Now, you cited the cost of providing children of illegal immigrants free medical treatment, free primary and secondary education, and even free post-secondary education (which you should know has never been free in Arizona, though the Arizona Constitution calls for it to be “as free a possible.”) You also mention the burden of educating children with a limited proficiency of English.
While I understand the argument and underlying frustration in providing these services, this rational doesn’t take into consideration the manner in which Arizona funds education, health care, and most other state programs, through sales, cigarette, and alcohol taxes. Obviously, these are all based on consumption, which doesn’t depend on legal status. Furthermore, the notion that children of illegal immigrants learn English at a slower rate is inaccurate as studies have shown the opposite to be true. (These was an interesting reads: http://www.foxbusiness.com/story/markets/economy/illegal-immigration-provides-benefits-states-despite-rhetoric/ )
But back to the 14th Amendment. You’re right Ben, the only way to change birthright citizenship is to amend the constitution. You guys mentioned Wong Kim Ark, I would suggest reading the Pryler v. Doe decision. It not only deals with educating actual non-citizen children, but also the primacy of the 14th Amendment and even the phrase “within its jurisdiction.” This case will be at the center of the storm next year, should Sen. Pearce pursue crafting laws dealing with the 14th amendment.
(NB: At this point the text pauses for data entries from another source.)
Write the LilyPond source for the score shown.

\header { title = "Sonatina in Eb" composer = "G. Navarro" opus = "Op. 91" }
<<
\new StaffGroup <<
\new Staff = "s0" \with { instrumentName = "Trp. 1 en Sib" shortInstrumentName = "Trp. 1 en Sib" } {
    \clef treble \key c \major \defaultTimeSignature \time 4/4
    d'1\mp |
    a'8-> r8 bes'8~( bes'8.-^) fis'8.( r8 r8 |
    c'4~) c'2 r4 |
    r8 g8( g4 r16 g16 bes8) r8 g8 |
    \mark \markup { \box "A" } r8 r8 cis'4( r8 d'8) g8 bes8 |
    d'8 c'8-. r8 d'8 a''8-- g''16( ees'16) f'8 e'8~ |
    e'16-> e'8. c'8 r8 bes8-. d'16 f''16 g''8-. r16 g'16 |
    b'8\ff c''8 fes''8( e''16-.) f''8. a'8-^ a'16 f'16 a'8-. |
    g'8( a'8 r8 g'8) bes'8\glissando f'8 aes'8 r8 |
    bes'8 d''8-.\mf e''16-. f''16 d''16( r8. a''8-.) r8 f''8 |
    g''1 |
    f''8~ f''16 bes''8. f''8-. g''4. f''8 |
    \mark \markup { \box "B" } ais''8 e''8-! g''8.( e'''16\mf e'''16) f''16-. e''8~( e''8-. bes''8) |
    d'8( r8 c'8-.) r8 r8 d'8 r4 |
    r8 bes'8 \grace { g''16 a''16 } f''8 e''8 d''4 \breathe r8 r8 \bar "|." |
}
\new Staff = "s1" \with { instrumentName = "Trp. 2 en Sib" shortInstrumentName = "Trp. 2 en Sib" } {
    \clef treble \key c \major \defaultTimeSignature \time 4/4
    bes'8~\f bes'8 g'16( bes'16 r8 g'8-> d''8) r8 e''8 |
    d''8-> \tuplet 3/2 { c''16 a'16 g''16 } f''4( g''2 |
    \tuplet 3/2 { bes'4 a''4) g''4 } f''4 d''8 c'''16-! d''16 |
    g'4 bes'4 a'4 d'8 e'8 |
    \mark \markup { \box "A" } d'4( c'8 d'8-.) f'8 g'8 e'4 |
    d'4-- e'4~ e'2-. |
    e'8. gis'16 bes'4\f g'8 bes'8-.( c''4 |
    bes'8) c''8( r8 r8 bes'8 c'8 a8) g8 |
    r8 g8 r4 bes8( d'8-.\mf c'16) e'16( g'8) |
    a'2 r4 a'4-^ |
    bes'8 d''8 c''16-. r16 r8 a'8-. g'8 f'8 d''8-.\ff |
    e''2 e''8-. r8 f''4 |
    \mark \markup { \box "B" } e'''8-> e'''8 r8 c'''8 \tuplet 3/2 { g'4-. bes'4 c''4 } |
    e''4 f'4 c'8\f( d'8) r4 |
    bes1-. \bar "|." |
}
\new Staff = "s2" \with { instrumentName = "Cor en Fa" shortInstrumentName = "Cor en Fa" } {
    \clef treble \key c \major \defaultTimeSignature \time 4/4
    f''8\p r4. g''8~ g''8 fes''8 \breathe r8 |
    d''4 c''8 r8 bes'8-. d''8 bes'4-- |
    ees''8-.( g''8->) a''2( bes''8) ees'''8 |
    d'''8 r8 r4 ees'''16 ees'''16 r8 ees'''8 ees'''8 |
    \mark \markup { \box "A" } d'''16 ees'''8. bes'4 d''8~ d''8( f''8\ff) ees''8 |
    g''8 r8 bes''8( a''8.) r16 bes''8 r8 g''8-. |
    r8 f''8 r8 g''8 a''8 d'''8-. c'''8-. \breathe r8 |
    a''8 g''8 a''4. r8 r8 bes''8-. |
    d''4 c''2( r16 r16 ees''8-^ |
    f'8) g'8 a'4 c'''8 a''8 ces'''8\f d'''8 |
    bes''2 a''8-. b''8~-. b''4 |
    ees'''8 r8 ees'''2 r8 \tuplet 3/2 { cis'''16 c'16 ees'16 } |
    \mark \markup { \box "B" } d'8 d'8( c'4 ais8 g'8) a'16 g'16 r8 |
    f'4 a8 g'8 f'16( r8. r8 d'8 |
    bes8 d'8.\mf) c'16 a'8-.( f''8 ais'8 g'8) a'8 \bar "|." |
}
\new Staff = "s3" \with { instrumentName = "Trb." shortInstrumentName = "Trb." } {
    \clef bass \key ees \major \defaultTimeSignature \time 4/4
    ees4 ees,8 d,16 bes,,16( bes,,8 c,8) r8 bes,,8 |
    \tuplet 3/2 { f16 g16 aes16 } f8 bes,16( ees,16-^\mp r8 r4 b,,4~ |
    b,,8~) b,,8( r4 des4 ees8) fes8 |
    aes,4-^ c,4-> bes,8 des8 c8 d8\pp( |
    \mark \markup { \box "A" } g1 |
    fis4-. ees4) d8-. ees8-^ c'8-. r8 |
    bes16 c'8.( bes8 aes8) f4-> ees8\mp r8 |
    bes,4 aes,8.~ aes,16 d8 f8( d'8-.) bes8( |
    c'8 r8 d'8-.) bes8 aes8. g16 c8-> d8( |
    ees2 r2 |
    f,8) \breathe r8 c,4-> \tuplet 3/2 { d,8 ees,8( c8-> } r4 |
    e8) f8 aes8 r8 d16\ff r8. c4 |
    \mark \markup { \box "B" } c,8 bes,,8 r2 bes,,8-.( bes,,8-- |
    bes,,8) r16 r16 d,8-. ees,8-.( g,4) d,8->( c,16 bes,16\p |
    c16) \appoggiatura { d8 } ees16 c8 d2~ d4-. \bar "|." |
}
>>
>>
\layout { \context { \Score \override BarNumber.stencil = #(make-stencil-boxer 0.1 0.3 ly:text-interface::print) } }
I leave you with this quote from Plyler v. Doe:
“To permit a State to employ the phrase ‘within its jurisdiction’ in order to identify subclasses of persons whom it would define as beyond its jurisdiction, thereby relieving itself of the obligation to assure that its laws are designed and applied equally to those persons, would undermine the principal purpose for which the Equal Protection Clause was incorporated in the Fourteenth Amendment. The Equal Protection Clause was intended to work nothing less than the abolition of all caste-based and invidious class-based legislation. That objective is fundamentally at odds with the power the State asserts here to classify persons subject to its laws as nonetheless excepted from its protection .
Although the congressional debate concerning § 1 of the Fourteenth Amendment was limited, that debate clearly confirms the understanding that the phrase ‘within its jurisdiction’ was intended in a broad sense to offer the guarantee of equal protection to all within a State’s boundaries, and to all upon whom the State would impose the obligations of its laws “
Victor –
When the current laws provide people with a strong personal incentive to break the law, that is the very definition of a perverse incentive.
Re funding sources for the school system — I think it’s pretty clear that when people are working under the table, they are not the highest income earners. It’s extraordinarily unlikely that these families would be paying $5000 per year in consumption and sin taxes, which is the low estimate of what is spent per student in Arizona. They are therefore net recipients, and a net drain on the treasury.
As it happens, I actually oppose changing the old common law rule on citizenship by birth — the simple elegance of only needing a birth certificate to prove one’s status is not something that should be lightly given up — but the view on the matter held by 58% of the electorate is well within the international legal mainstream. Sticking with the traditional rules is actually the outlier here.
I have been, and remain, a member in good standing of the chattering class — I just dissent strongly from much of its conventional wisdom.